El coach es como el director técnico de un equipo deportivo y los resultados ensalzan o desprestigian su trabajo. ¿Cómo viviste entonces este último tramo?
Cuando nos contratan, los jefes de coachs lo explican claramente. Lolo Rossi, una de ellos, me señalaba que no se trata de coreógrafos, sino de mucho más, un coach que contiene a todo el equipo. Traté de hacer lo mejor, porque es un proceso donde también aprendemos desde nuestro lugar y tenés que transitar varios pasos dentro del Bailando y el equipo también te va conociendo. Más allá de que en este caso Gladys es un personaje, había que contenerla todo el tiempo. Por eso este año, en lo personal, trabajé mucho la paciencia.
Pero cuando se exponen mentiras y ataques, hay que decir basta. Desde mi perspectiva, inventaba cosas, y quizás ella las creía realmente...

¿Cuál es tu futuro inmediato y para 2018?
Desde hoy jueves y hasta el viernes de la próxima semana tengo cinco muestras en Salta, con espectáculos variados de alumnos y profesores del estudio. Así termino el año.
El 2 de enero, con un grupo de Buenos Aires, voy a Nueva York a perfeccionarme durante un mes. También empecé un proyecto con la periodista Nara Ferragut que se llama “Bailar se puede”, y vamos a presentar el espectáculo coreográfico en Mar del Plata, Punta del Este y Carlos Paz. 

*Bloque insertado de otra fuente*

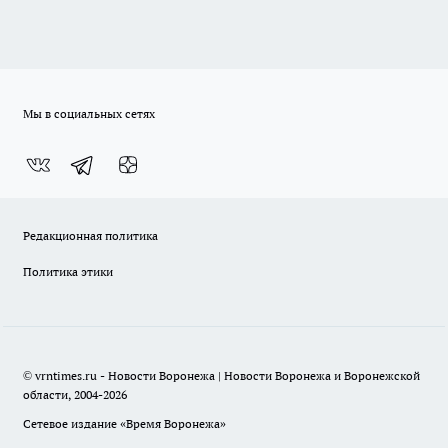
Мы в социальных сетях
Редакционная политика
Политика этики
© vrntimes.ru - Новости Воронежа | Новости Воронежа и Воронежской
области, 2004-2026
Сетевое издание «Время Воронежа»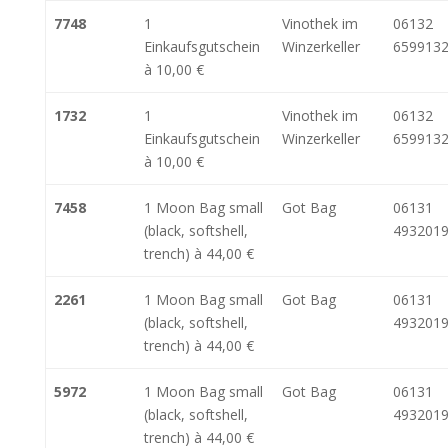
7748
1
Vinothek im
06132
Einkaufsgutschein
Winzerkeller
6599132
à 10,00 €
1732
1
Vinothek im
06132
Einkaufsgutschein
Winzerkeller
6599132
à 10,00 €
7458
1 Moon Bag small
Got Bag
06131
(black, softshell,
493201
trench) à 44,00 €
2261
1 Moon Bag small
Got Bag
06131
(black, softshell,
493201
trench) à 44,00 €
5972
1 Moon Bag small
Got Bag
06131
(black, softshell,
493201
trench) à 44,00 €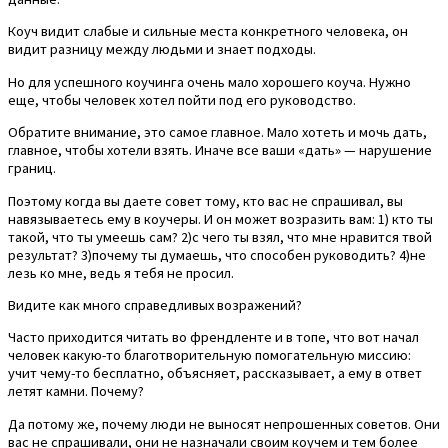
Коуч видит слабые и сильные места конкретного человека, он
видит разницу между людьми и знает подходы.
Но для успешного коучинга очень мало хорошего коуча. Нужно
еще, чтобы человек хотел пойти под его руководство.
Обратите внимание, это самое главное. Мало хотеть и мочь дать,
главное, чтобы хотели взять. Иначе все ваши «дать» — нарушение
границ.
Поэтому когда вы даете совет тому, кто вас не спрашивал, вы
навязываетесь ему в коучеры. И он может возразить вам: 1) кто ты
такой, что ты умеешь сам? 2)с чего ты взял, что мне нравится твой
результат? 3)почему ты думаешь, что способен руководить? 4)не
лезь ко мне, ведь я тебя не просил.
Видите как много справедливых возражений?
Часто приходится читать во френдленте и в топе, что вот начал
человек какую-то благотворительную помогательную миссию:
учит чему-то бесплатно, объясняет, рассказывает, а ему в ответ
летят камни. Почему?
Да потому же, почему люди не выносят непрошенных советов. Они
вас не спрашивали, они не назначали своим коучем и тем более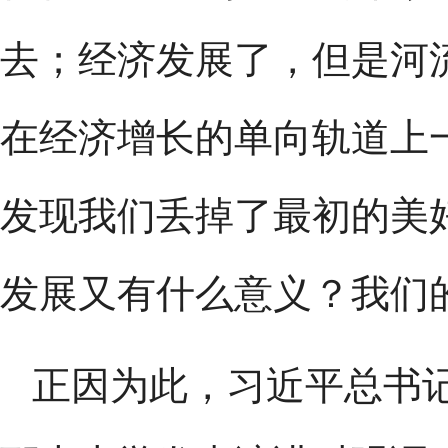
去；经济发展了，但是河
在经济增长的单向轨道上
发现我们丢掉了最初的美
发展又有什么意义？我们
正因为此，习近平总书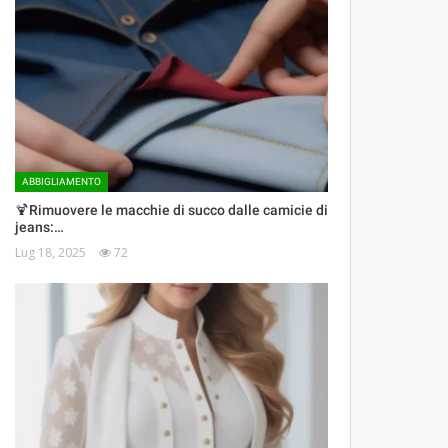
ABBIGLIAMENTO
🍹Rimuovere le macchie di succo dalle camicie di
jeans:…
Lug 18, 2025
72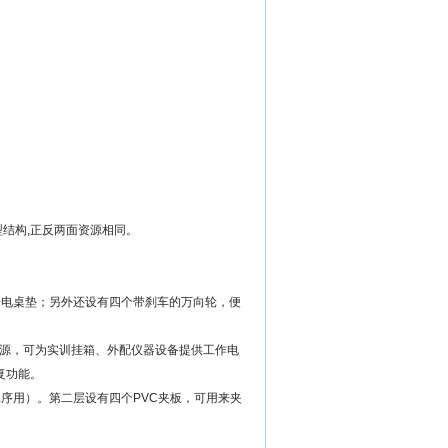
结构,正反两面资源相同。
静电桌垫；另外还设有四个带刹车的万向轮，便
流电源，可为实训挂箱、外配仪器设备提供工作电
复功能。
序用）。第二层设有四个PVC夹板，可用来夹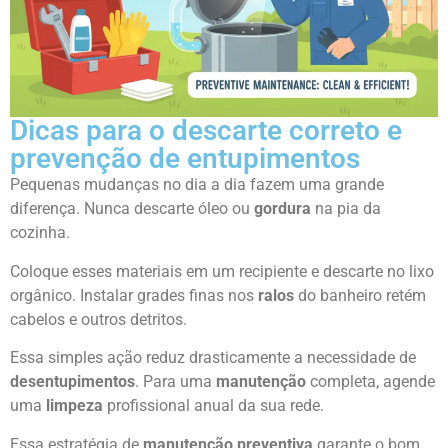
Dicas para o descarte correto e
prevenção de entupimentos
Pequenas mudanças no dia a dia fazem uma grande
diferença. Nunca descarte óleo ou
gordura
na pia da
cozinha.
Coloque esses materiais em um recipiente e descarte no lixo
orgânico. Instalar grades finas nos
ralos
do banheiro retém
cabelos e outros detritos.
Essa simples ação reduz drasticamente a necessidade de
desentupimentos
. Para uma
manutenção
completa, agende
uma
limpeza
profissional anual da sua rede.
Essa estratégia de
manutenção preventiva
garante o bom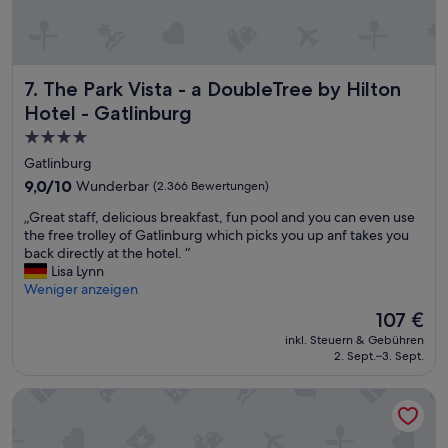
a
l
s
e
e
s
v
K
e
The Park Vista - a DoubleTree by Hilton Hotel - Gatlinburg
7. The Park Vista - a DoubleTree by Hilton
ü
r
r
Hotel - Gatlinburg
y
b
t
4.0-
i
h
Sterne-
s
Gatlinburg
i
a
Unterkunft
9.0
9,0/10
Wunderbar
(2.366 Bewertungen)
n
m
von
g
b
„
„Great staff, delicious breakfast, fun pool and you can even use
10,
y
i
G
the free trolley of Gatlinburg which picks you up anf takes you
Wunderbar,
o
e
r
back directly at the hotel. “
(2.366
u
n
e
Lisa Lynn
Bewertungen)
m
t
a
Weniger anzeigen
i
e
t
g
Der
107 €
,
s
h
Preis
T
inkl. Steuern & Gebühren
t
t
beträgt
o
2. Sept.–3. Sept.
a
n
107 €
l
f
e
l
Compass Hotel by Margaritaville
f
e
e
,
d
P
d
.
o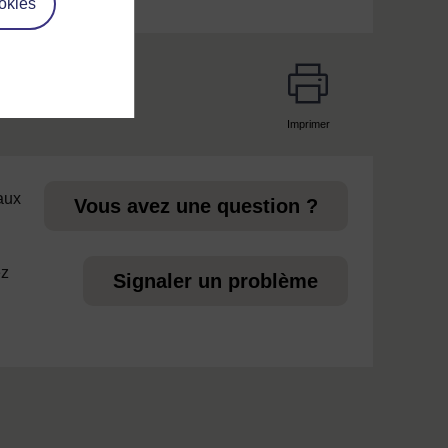
okies
Imprimer
page
 aux
Vous avez une question ?
ez
Signaler un problème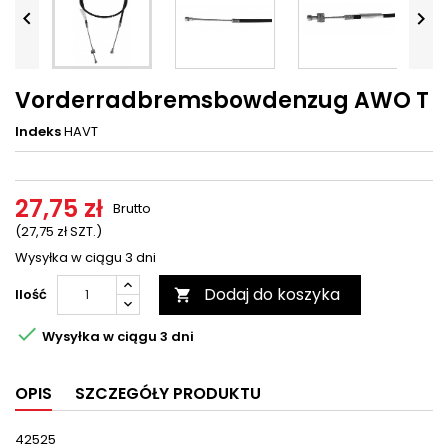




Vorderradbremsbowdenzug AWO T
Indeks
HAVT
27,75 zł
Brutto
(27,75 zł SZT.)
Wysyłka w ciągu 3 dni
Dodaj do koszyka
Ilość


Wysyłka w ciągu 3 dni
OPIS
SZCZEGÓŁY PRODUKTU
42525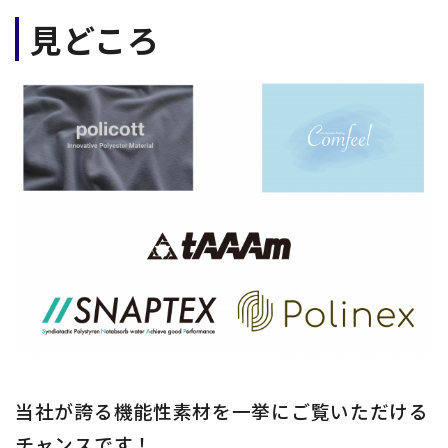
見どころ
当社が誇る機能性素材を一挙にご覧いただける
チャンスです！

Tu vida seguirá repartida entre Buenos Aires y Salta...
Mi fuerza y mi corazón están en Salta, donde está mi familia, mi estudio, gran parte de mi vida. Sin embargo en Buenos Aires estoy preparando una sala para enseñar lo mío. Pero es el momento de desplegar las alas y aprovechar las oportunidades. Convivo hace un año y medio con mi pareja en Buenos Aires, que también es salteño, y hasta nos proyectamos el otro año como padres. Me acompaña y entiende mi trabajo.

Suena agotador, pero se suma que, de alguna manera, te hiciste conocida.
Nunca pensé ser famosa, pero sí reconocida por lo que hago. Bailo desde los 4 años, he viajado mucho, tengo Salta Danza hace una década, tuve El Teatrino, ahora la nueva sala... En el estudio siguen adelante los 15 maestros que dan clases y siguen mi línea, además de estar muy presente en Salta. En definitiva, amo mi trabajo con intensidad y elijo estar donde me siento bien.